Green Roofs in Chicago

While there are many amazing projects in sustainability around the world, there’s an innovative new project right under our noses. The city of Chicago started a new project called “green roofs” by mayor Richard Daley in 2001. This initiative was put in place to, “combat the urban heat island effect and to improve urban air quality.” The first tester roof was put into place at the end of 2001, at the cost of $2.5 million dollars, covering an entire block.

While the green roof is incredibly helpful for environmental reasons, it also has become an economical solution to energy problems. So far, the green roof at Chicago’s city hall saves the city $5,000 per year. This helps with utilities and energy consumption.

The garden also brings a large diversity and amount of plants to the urban landscape. “The 20,300 square foot City Hall rooftop garden has over 20,000 herbaceous plants installed as plugs of more than 150 varieties including 100 woody shrubs, 40 vines and 2 trees.” The green roof is visibly accessible to anyone, however the garden is not public.
Since the implementation of the primary green roof, there have been more green roofs created city-wide. The concept has since branched out to other parts of the nation and world. green roof


3 thoughts on “Green Roofs in Chicago

  1. It is great to know that the city is taking initiative in combatting the issues of poor air quality in urban areas as well as urban heat islands. These are issues that plague many urban areas such as Chicago, and one can see this first hand while living in the city. I am from a relatively rural area a bit Northwest of the city, and I can literally feel how much warmer and more humid it is in the city, as warmth is trapped inside the urban ‘bubble’. This is also a phenomenal way to use every inch of open space, as rooftops often times go unused.

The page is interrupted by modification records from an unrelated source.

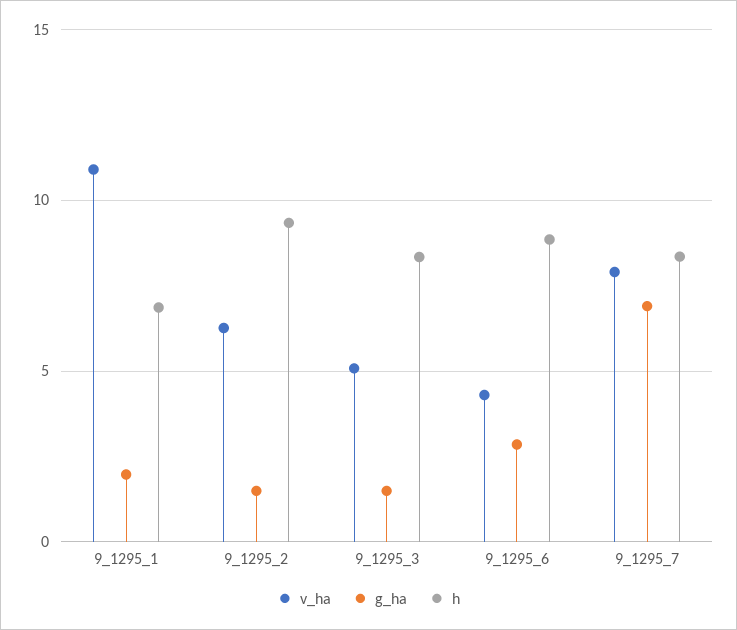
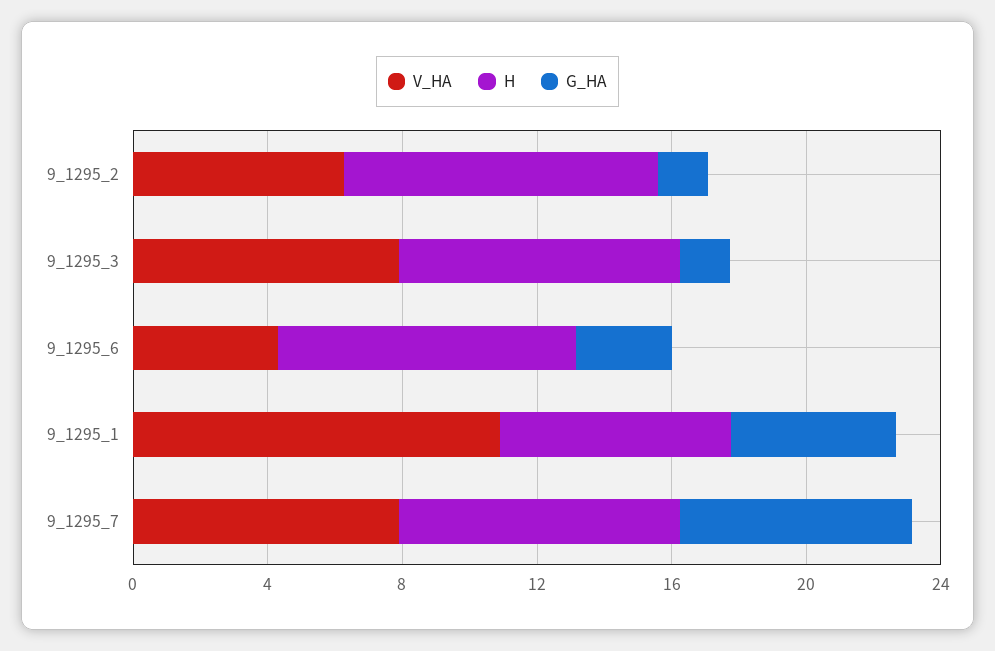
  {
    "v_ha": {
      "9_1295_1": 11,
      "9_1295_2": 6.5,
-     "9_1295_3": 5,
+     "9_1295_3": 8,
      "9_1295_6": 4.5,
      "9_1295_7": 8
    },
    "g_ha": {
-     "9_1295_1": 2,
+     "9_1295_1": 5,
      "9_1295_2": 1.5,
      "9_1295_3": 1.5,
      "9_1295_6": 3,
      "9_1295_7": 7
    },
    "h": {
      "9_1295_1": 7,
      "9_1295_2": 9.5,
      "9_1295_3": 8.5,
      "9_1295_6": 9,
      "9_1295_7": 8.5
    }
  }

  2. Chicago has taken great strides in promoting environmental sustainability. I love to see how we are utilizing existing infrastructure to add more green life to the urban environment. Hopefully, developments will begin to consider this before they design buildings and try to create buildings that incorporate this idea from the beginning.


  3. One of my favorite projects in Chicago right now in Chicago are the green roofs. I think the part that I like the most about it is that roof space would have been completely useless. It is a simply shift and it makes so much sense. The benefits also pay for themselves quickly. Our sustainability goals can be reached quickly by working this way.